• [What to do]
Return every line of the material below that contains the string "first". Matching is case-sensitive.

## begin Excerpted records

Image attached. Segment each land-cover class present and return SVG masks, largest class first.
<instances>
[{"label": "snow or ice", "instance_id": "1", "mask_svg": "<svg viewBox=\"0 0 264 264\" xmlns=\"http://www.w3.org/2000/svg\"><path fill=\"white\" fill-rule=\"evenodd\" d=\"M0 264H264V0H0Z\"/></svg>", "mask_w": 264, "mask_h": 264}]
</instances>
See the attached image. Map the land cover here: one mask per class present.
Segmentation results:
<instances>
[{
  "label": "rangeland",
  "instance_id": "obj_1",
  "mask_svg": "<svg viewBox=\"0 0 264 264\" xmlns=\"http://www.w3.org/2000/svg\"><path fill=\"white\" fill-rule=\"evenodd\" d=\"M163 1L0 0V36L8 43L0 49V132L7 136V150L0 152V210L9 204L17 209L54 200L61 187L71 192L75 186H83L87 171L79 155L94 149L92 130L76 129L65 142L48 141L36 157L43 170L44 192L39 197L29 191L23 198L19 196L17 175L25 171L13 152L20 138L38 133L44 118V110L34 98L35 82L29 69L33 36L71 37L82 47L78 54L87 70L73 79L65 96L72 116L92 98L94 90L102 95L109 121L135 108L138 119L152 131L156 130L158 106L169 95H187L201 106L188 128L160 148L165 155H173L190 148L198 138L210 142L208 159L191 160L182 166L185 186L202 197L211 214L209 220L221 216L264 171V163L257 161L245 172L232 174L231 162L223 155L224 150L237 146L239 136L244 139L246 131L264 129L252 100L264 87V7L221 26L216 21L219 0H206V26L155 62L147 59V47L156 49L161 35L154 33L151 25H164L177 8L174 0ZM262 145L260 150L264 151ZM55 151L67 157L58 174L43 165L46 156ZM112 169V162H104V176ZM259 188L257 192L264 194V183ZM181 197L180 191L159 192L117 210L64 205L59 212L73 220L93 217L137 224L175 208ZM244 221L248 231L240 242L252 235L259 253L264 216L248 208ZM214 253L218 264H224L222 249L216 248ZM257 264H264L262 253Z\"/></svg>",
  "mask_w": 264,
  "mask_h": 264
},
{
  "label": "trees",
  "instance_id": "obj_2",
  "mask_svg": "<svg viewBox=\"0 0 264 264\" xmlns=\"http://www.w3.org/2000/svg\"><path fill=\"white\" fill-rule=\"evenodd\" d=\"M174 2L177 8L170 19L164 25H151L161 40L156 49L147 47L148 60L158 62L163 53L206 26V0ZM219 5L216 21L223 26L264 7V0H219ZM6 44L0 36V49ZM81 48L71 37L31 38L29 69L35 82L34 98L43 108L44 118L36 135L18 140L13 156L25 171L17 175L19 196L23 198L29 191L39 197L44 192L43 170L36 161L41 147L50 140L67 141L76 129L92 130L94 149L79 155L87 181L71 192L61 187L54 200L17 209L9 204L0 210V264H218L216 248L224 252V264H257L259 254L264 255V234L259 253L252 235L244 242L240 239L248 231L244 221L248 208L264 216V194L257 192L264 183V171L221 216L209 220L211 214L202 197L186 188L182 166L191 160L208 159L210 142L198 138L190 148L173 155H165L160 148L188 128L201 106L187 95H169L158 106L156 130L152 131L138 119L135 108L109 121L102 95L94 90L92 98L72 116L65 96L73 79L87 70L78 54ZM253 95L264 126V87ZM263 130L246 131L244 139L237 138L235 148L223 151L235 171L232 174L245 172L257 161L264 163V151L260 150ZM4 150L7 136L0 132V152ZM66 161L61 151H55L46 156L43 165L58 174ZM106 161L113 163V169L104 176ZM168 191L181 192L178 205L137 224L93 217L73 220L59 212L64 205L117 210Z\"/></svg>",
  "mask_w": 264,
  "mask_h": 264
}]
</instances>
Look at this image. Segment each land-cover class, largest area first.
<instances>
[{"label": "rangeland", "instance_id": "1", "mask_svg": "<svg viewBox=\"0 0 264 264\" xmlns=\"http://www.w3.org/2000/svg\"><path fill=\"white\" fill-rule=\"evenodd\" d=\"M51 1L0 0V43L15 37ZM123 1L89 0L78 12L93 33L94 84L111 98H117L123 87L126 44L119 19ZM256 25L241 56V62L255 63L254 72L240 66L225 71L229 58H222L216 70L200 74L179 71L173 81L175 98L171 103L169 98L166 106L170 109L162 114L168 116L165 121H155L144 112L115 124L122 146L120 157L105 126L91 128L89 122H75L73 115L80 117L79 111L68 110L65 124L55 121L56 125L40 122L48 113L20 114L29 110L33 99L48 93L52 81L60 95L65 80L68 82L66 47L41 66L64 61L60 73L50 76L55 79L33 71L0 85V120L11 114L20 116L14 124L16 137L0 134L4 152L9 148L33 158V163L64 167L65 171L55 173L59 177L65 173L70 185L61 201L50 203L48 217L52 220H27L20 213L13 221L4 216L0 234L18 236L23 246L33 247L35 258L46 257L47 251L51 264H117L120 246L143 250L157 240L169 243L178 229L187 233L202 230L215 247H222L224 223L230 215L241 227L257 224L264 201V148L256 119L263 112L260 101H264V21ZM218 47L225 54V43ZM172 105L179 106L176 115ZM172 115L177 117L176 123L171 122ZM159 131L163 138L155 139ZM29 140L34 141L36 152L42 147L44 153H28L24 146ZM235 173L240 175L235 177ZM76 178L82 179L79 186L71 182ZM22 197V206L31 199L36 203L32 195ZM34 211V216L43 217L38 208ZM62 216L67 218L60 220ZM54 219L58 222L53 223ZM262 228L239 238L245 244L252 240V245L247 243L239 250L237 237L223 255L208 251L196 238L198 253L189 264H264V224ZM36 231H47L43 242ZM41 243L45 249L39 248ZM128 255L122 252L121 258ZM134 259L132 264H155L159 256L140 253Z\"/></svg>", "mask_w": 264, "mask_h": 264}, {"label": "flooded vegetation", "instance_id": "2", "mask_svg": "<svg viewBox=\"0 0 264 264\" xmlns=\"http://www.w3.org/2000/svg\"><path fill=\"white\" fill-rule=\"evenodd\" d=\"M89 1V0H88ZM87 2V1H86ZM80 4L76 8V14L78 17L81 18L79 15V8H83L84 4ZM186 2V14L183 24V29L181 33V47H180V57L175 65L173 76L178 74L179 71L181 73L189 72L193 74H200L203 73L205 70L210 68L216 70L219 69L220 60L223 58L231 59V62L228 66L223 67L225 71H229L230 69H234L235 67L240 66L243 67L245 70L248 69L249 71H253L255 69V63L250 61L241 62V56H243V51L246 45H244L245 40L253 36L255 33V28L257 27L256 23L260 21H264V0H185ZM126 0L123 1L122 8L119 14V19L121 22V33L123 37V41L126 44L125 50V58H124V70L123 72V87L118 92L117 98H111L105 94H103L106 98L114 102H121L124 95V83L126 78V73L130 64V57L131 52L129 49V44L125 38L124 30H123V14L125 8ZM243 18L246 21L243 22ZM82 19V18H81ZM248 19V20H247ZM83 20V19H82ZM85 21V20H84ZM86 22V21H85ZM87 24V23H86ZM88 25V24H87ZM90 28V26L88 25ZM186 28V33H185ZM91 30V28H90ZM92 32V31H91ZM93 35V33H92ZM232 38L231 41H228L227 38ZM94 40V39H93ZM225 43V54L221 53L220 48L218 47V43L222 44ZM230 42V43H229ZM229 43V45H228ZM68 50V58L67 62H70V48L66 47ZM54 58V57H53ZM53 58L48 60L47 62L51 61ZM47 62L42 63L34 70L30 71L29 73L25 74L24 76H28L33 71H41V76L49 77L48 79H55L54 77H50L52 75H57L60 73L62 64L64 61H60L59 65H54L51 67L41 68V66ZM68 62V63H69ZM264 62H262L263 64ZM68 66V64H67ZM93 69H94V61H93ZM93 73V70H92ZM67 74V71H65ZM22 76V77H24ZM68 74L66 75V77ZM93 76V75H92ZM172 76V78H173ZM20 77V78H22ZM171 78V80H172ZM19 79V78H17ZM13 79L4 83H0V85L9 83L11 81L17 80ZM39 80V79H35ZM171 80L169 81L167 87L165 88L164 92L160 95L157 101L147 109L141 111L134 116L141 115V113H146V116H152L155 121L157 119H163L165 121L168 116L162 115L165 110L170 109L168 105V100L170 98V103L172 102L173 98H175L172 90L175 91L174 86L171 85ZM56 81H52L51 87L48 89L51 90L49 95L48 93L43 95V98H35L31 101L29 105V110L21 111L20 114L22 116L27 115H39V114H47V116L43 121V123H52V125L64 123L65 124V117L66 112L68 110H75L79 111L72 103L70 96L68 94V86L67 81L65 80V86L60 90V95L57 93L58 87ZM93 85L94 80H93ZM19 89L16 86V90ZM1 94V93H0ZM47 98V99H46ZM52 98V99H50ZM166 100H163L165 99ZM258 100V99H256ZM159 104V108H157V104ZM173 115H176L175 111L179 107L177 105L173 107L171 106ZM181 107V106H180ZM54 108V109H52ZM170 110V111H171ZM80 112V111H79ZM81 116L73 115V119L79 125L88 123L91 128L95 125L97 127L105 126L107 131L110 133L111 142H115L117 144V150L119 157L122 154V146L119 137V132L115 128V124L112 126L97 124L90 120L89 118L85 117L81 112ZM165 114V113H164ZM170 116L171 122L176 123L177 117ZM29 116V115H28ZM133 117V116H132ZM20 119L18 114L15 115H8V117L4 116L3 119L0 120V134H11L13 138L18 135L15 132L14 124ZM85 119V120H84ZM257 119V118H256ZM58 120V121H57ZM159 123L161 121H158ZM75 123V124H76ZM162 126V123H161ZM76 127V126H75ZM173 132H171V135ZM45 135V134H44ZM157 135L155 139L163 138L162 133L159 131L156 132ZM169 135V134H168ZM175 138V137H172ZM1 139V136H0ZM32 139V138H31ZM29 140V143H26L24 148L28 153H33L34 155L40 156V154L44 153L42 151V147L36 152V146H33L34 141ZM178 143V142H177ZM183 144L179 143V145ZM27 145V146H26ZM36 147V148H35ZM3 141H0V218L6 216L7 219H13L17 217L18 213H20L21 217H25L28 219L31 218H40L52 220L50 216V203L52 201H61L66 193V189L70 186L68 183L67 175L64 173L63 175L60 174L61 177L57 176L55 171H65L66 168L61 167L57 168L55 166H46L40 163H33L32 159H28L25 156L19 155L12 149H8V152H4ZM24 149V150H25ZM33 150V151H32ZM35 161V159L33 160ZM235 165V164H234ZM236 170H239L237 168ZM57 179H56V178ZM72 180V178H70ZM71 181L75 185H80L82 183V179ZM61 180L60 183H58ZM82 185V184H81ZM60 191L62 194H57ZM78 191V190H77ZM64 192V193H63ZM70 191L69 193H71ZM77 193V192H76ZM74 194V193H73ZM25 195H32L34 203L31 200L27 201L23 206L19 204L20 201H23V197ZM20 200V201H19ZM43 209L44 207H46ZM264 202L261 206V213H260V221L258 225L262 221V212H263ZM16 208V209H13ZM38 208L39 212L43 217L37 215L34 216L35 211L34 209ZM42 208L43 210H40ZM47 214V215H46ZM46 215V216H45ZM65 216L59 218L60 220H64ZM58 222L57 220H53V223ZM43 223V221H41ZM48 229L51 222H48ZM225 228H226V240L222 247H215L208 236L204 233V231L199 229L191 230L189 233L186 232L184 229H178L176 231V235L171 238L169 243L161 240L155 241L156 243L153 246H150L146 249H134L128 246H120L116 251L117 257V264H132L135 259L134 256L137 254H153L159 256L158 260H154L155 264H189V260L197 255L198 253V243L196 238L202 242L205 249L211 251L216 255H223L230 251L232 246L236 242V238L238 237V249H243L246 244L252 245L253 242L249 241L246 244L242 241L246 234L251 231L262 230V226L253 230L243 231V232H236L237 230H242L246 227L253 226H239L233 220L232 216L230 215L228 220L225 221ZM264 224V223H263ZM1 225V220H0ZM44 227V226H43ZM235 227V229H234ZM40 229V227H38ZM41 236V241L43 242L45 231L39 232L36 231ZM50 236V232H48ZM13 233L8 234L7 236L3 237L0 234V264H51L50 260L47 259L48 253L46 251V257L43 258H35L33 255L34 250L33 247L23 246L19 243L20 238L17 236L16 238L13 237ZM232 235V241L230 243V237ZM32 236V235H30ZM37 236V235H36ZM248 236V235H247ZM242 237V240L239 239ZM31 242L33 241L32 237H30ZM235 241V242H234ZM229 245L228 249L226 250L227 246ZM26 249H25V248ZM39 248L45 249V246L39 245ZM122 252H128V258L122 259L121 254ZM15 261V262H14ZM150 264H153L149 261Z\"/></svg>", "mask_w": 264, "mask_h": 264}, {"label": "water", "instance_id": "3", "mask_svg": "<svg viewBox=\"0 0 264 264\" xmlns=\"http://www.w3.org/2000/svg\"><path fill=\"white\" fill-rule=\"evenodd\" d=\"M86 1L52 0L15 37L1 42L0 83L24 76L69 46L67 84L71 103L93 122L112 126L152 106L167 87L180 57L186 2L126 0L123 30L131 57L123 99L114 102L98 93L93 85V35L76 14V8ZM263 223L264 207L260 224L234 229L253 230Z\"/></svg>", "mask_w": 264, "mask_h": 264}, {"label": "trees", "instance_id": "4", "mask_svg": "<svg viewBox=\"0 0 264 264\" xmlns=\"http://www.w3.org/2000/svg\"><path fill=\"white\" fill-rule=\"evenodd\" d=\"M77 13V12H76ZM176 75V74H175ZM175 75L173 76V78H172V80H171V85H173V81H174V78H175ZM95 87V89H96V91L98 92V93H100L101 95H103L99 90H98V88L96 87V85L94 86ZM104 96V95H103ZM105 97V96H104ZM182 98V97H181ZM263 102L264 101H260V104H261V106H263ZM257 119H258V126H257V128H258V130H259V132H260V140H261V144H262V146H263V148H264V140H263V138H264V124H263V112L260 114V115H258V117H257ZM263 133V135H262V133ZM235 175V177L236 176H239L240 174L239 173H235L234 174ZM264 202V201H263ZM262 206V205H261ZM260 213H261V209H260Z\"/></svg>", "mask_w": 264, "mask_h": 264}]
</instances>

## end Excerpted records

• [Result of this task]
Image attached. Segment each land-cover class present and return SVG masks, largest class first.
Look at this image. Segment each land-cover class, largest area first.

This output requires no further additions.